■ **GOAL OF THE EXERCISE**:
Nothing but the lines from the top of the data to the line holding "127: (713, 237)" should be printed, word for word and both ends included; leave the pictures out.

■ **GIVEN RECORDS**:
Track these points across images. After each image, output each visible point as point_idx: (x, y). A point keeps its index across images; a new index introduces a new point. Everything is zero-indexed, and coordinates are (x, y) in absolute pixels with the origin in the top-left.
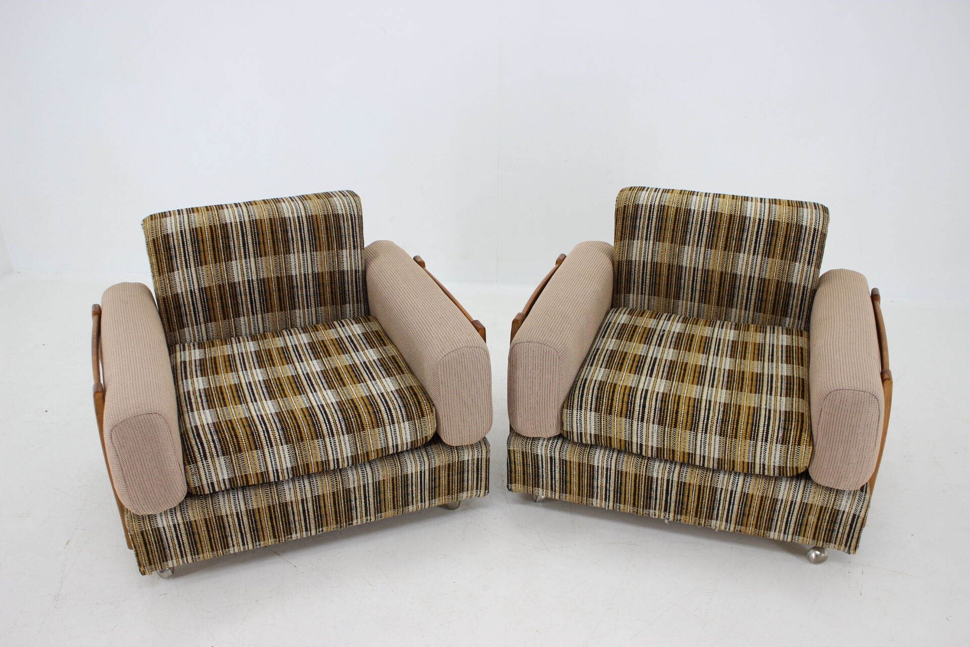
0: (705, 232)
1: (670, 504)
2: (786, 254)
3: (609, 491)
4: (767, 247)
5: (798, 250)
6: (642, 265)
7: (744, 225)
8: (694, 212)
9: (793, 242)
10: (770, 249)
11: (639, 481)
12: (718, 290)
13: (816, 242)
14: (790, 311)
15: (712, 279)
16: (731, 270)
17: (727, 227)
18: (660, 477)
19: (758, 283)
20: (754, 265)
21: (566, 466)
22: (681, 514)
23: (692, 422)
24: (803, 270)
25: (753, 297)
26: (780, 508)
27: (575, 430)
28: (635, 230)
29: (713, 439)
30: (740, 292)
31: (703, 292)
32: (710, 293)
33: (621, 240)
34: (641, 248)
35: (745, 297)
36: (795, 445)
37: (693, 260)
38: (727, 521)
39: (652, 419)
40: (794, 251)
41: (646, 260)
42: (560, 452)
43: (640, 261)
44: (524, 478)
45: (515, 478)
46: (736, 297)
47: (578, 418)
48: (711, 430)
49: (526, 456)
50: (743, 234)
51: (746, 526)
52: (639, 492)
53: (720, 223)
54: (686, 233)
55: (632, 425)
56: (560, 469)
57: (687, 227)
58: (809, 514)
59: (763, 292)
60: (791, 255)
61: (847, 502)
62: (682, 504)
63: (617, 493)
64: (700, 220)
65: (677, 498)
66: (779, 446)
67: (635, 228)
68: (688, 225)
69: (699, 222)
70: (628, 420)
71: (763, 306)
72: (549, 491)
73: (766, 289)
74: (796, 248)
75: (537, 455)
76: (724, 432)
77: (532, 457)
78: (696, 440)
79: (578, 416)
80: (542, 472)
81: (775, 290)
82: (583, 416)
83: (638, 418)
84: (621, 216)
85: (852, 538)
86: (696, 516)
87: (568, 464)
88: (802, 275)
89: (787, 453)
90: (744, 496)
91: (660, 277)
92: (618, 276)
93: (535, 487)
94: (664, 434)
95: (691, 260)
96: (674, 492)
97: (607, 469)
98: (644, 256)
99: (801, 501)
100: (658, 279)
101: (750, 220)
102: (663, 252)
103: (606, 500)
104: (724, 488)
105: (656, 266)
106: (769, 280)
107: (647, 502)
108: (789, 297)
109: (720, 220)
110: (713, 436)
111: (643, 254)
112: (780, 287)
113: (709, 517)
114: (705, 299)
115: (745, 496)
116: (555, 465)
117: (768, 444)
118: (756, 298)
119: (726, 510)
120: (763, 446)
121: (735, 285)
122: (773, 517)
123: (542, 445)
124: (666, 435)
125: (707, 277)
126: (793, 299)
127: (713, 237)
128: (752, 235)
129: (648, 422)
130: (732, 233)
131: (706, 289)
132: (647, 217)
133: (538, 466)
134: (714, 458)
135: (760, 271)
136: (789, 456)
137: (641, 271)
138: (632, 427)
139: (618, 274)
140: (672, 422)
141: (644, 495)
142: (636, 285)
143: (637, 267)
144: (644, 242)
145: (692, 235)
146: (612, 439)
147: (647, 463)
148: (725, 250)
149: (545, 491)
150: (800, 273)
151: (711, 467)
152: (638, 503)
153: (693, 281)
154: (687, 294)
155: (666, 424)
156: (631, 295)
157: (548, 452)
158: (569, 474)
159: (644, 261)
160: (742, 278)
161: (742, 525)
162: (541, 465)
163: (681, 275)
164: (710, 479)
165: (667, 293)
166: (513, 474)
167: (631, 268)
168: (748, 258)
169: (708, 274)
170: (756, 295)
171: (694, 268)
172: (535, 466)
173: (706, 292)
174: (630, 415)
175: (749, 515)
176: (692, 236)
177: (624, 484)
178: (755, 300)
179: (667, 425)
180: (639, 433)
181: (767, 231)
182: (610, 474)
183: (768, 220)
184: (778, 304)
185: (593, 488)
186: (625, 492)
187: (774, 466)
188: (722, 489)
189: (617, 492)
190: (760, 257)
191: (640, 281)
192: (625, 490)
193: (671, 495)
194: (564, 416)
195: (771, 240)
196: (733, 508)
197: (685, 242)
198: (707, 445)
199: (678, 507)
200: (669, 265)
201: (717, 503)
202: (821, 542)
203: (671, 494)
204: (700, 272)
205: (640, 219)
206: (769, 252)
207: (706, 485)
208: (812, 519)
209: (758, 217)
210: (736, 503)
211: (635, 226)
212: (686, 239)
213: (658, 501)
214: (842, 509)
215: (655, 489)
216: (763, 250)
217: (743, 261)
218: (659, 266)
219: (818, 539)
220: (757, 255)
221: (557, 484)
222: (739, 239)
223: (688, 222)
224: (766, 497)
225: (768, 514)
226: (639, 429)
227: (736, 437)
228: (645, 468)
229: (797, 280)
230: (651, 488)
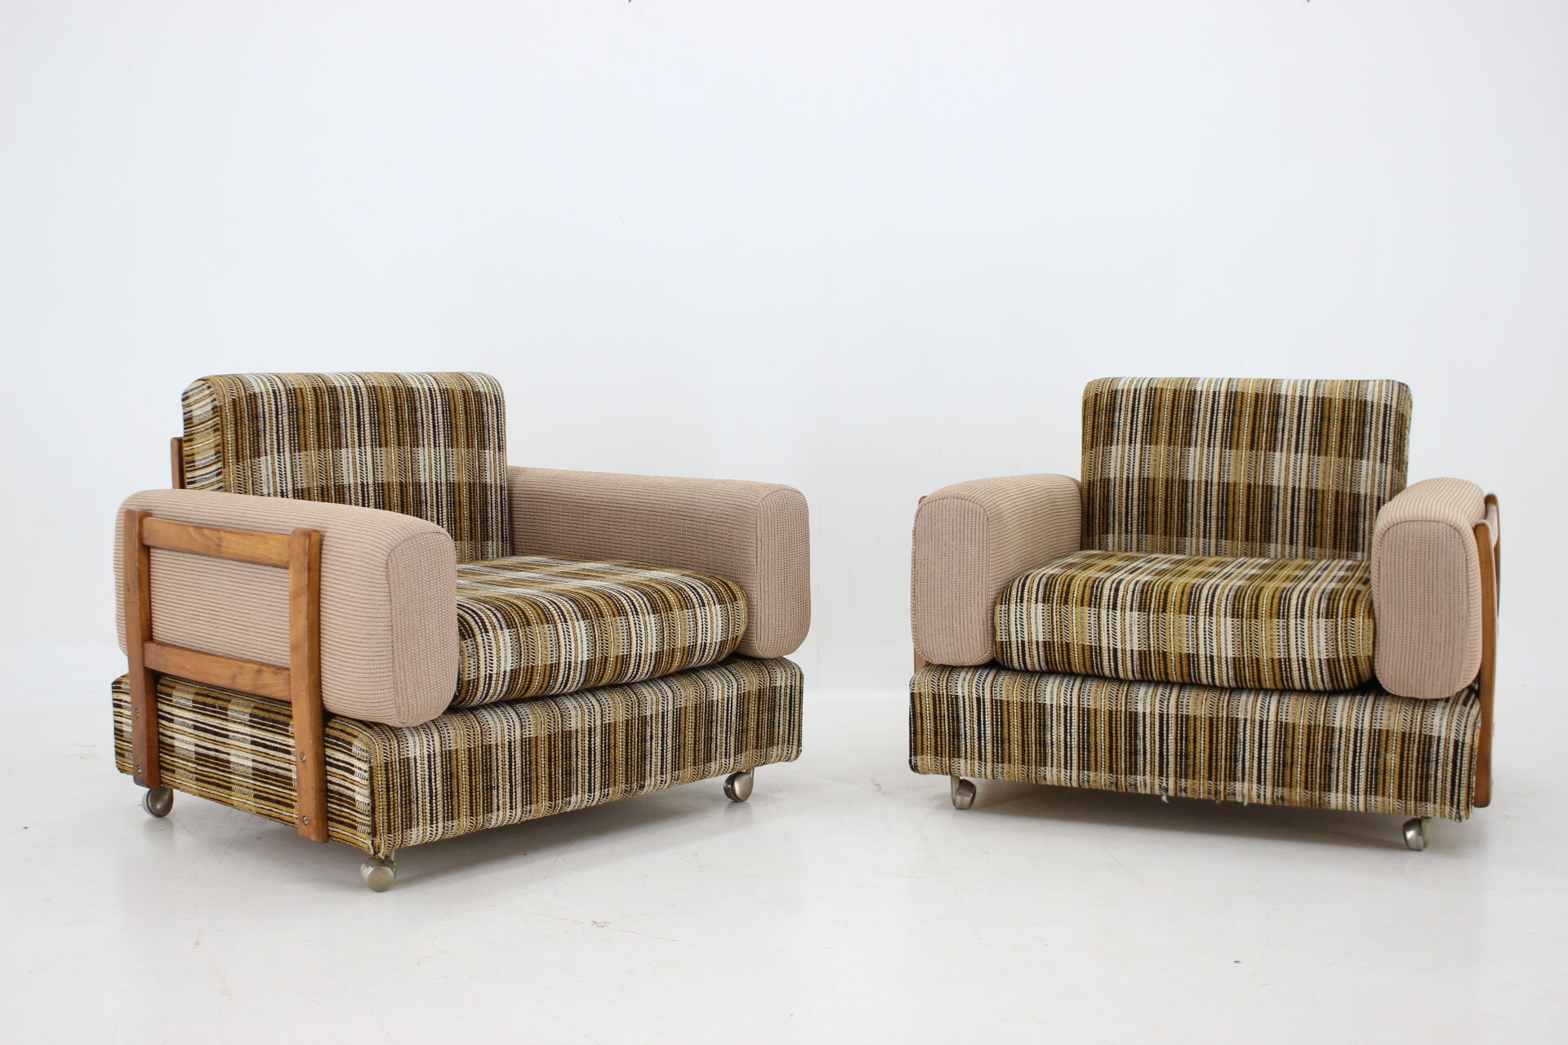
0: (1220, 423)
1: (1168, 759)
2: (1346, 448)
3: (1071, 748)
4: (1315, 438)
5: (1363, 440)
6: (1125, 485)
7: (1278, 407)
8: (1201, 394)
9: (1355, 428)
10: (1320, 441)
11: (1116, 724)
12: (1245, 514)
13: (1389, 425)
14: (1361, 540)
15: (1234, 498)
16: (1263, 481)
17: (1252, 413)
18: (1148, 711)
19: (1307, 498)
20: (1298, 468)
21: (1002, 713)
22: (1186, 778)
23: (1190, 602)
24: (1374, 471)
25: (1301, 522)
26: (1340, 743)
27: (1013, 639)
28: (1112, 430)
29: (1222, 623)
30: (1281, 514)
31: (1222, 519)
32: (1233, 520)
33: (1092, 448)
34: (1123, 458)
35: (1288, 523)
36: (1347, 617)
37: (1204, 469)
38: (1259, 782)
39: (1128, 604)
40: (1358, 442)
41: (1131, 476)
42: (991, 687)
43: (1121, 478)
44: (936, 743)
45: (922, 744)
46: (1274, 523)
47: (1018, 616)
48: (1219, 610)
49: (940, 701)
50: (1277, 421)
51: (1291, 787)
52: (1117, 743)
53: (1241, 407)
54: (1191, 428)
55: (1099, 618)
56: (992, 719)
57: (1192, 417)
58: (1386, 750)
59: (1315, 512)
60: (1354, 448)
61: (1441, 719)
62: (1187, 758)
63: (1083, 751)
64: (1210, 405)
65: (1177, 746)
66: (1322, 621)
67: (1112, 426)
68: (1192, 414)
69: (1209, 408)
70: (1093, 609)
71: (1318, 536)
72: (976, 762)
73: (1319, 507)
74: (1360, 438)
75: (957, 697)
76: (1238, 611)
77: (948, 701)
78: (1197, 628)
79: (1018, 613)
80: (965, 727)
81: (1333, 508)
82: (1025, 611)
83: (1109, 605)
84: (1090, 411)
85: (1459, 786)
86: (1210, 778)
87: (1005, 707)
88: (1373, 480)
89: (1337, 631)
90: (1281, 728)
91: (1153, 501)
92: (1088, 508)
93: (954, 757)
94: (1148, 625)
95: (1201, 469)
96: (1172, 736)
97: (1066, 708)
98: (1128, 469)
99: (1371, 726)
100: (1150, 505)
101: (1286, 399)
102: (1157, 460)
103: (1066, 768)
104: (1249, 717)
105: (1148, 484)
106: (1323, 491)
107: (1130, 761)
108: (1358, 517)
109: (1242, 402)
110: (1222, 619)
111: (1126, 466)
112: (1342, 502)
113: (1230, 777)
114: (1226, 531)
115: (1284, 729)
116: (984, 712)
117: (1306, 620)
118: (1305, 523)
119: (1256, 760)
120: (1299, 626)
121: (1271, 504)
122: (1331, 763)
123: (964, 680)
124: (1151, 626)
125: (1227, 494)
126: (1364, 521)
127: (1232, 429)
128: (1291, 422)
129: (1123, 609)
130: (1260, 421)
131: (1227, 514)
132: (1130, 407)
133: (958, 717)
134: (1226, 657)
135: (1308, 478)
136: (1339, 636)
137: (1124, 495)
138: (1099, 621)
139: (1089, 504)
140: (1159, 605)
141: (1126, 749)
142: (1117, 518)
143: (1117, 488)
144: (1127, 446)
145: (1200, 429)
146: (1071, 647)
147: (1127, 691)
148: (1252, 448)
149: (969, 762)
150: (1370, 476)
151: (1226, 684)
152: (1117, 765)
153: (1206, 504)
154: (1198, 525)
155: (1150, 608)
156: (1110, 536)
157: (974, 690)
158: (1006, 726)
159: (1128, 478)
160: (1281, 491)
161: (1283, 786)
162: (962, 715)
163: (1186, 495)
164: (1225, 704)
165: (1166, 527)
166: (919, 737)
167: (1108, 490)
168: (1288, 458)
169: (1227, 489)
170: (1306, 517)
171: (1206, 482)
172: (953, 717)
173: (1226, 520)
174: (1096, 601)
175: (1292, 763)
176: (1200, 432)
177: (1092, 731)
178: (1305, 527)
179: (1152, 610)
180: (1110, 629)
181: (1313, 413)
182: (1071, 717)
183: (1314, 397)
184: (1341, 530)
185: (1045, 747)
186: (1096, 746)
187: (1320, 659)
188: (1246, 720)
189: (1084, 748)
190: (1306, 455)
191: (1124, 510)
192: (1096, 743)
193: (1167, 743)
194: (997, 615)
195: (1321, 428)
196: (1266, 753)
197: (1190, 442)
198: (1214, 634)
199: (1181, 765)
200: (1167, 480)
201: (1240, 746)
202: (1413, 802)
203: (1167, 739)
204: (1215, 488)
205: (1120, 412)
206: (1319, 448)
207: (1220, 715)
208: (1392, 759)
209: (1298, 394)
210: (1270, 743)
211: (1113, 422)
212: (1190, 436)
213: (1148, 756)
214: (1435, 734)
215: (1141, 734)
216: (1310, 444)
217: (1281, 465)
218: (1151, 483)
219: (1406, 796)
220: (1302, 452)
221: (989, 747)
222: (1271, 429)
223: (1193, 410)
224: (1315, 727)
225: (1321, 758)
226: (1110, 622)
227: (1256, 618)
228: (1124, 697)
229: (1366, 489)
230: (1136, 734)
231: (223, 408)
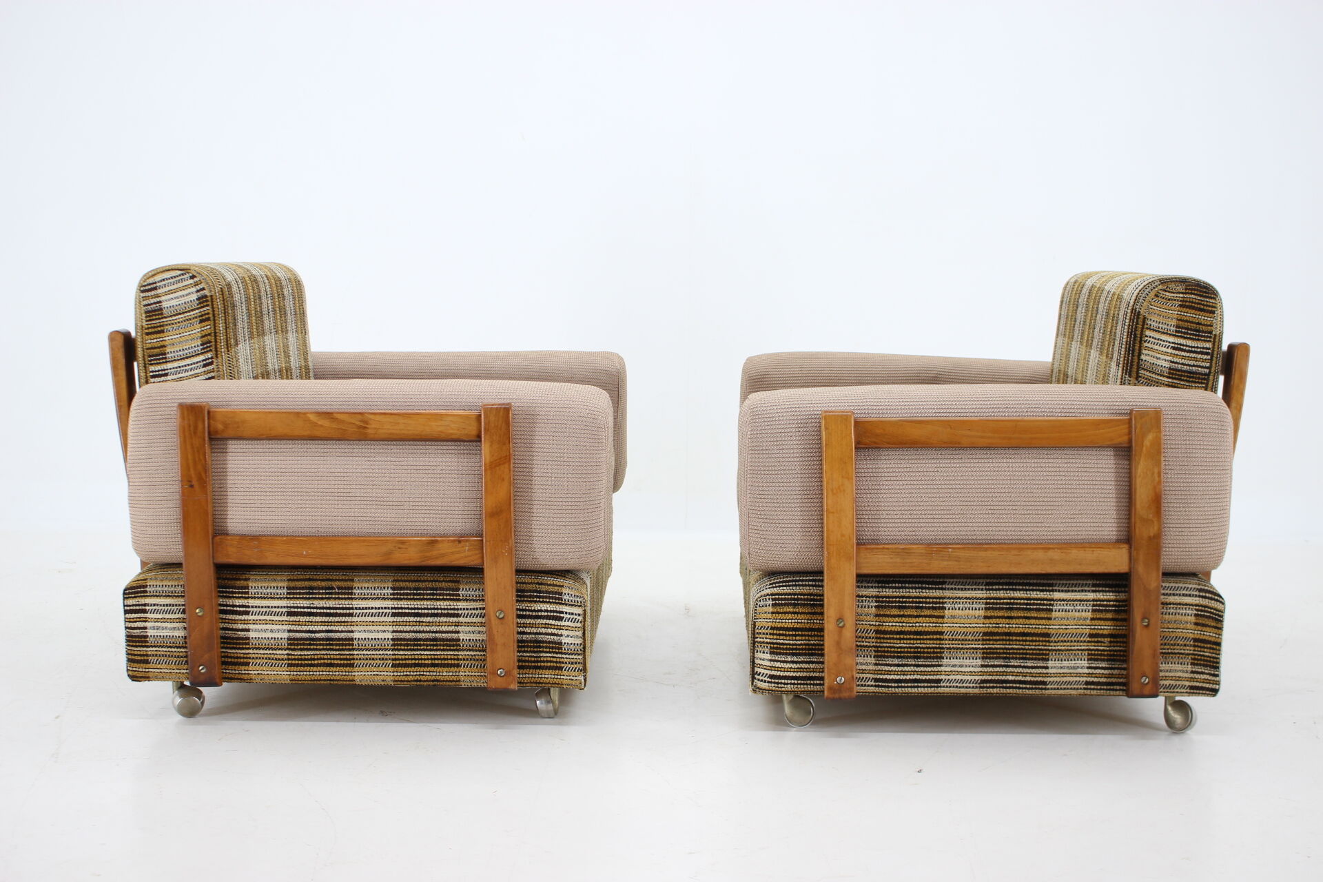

■ **RESPONSE BELOW**:
Track these points across images. After each image, output each visible point as point_idx: (x, y). A point keeps its index across images; a new index introduces a new point. Everything is zero-indexed, and coordinates are (x, y) in absolute pixels with the origin in the top-left.
0: (705, 232)
1: (670, 504)
2: (786, 254)
3: (609, 491)
4: (767, 247)
5: (798, 250)
6: (642, 265)
7: (744, 225)
8: (694, 212)
9: (793, 242)
10: (770, 249)
11: (639, 481)
12: (718, 290)
13: (816, 242)
14: (790, 311)
15: (712, 279)
16: (731, 270)
17: (727, 227)
18: (660, 477)
19: (758, 283)
20: (754, 265)
21: (566, 466)
22: (681, 514)
23: (692, 422)
24: (803, 270)
25: (753, 297)
26: (780, 508)
27: (575, 430)
28: (635, 230)
29: (713, 439)
30: (740, 292)
31: (703, 292)
32: (710, 293)
33: (621, 240)
34: (641, 248)
35: (745, 297)
36: (795, 445)
37: (693, 260)
38: (727, 521)
39: (652, 419)
40: (794, 251)
41: (646, 260)
42: (560, 452)
43: (640, 261)
44: (524, 478)
45: (515, 478)
46: (736, 297)
47: (578, 418)
48: (711, 430)
49: (526, 456)
50: (743, 234)
51: (746, 526)
52: (639, 492)
53: (720, 223)
54: (686, 233)
55: (632, 425)
56: (560, 469)
57: (687, 227)
58: (809, 514)
59: (763, 292)
60: (791, 255)
61: (847, 502)
62: (682, 504)
63: (617, 493)
64: (700, 220)
65: (677, 498)
66: (779, 446)
67: (635, 228)
68: (688, 225)
69: (699, 222)
70: (628, 420)
71: (763, 306)
72: (549, 491)
73: (766, 289)
74: (796, 248)
75: (537, 455)
76: (724, 432)
77: (532, 457)
78: (696, 440)
79: (578, 416)
80: (542, 472)
81: (775, 290)
82: (583, 416)
83: (638, 418)
84: (621, 216)
85: (852, 538)
86: (696, 516)
87: (568, 464)
88: (802, 275)
89: (787, 453)
90: (744, 496)
91: (660, 277)
92: (618, 276)
93: (535, 487)
94: (664, 434)
95: (691, 260)
96: (674, 492)
97: (607, 469)
98: (644, 256)
99: (801, 501)
100: (658, 279)
101: (750, 220)
102: (663, 252)
103: (606, 500)
104: (724, 488)
105: (656, 266)
106: (769, 280)
107: (647, 502)
108: (789, 297)
109: (720, 220)
110: (713, 436)
111: (643, 254)
112: (780, 287)
113: (709, 517)
114: (705, 299)
115: (745, 496)
116: (555, 465)
117: (768, 444)
118: (756, 298)
119: (726, 510)
120: (763, 446)
121: (735, 285)
122: (773, 517)
123: (542, 445)
124: (666, 435)
125: (707, 277)
126: (793, 299)
127: (713, 237)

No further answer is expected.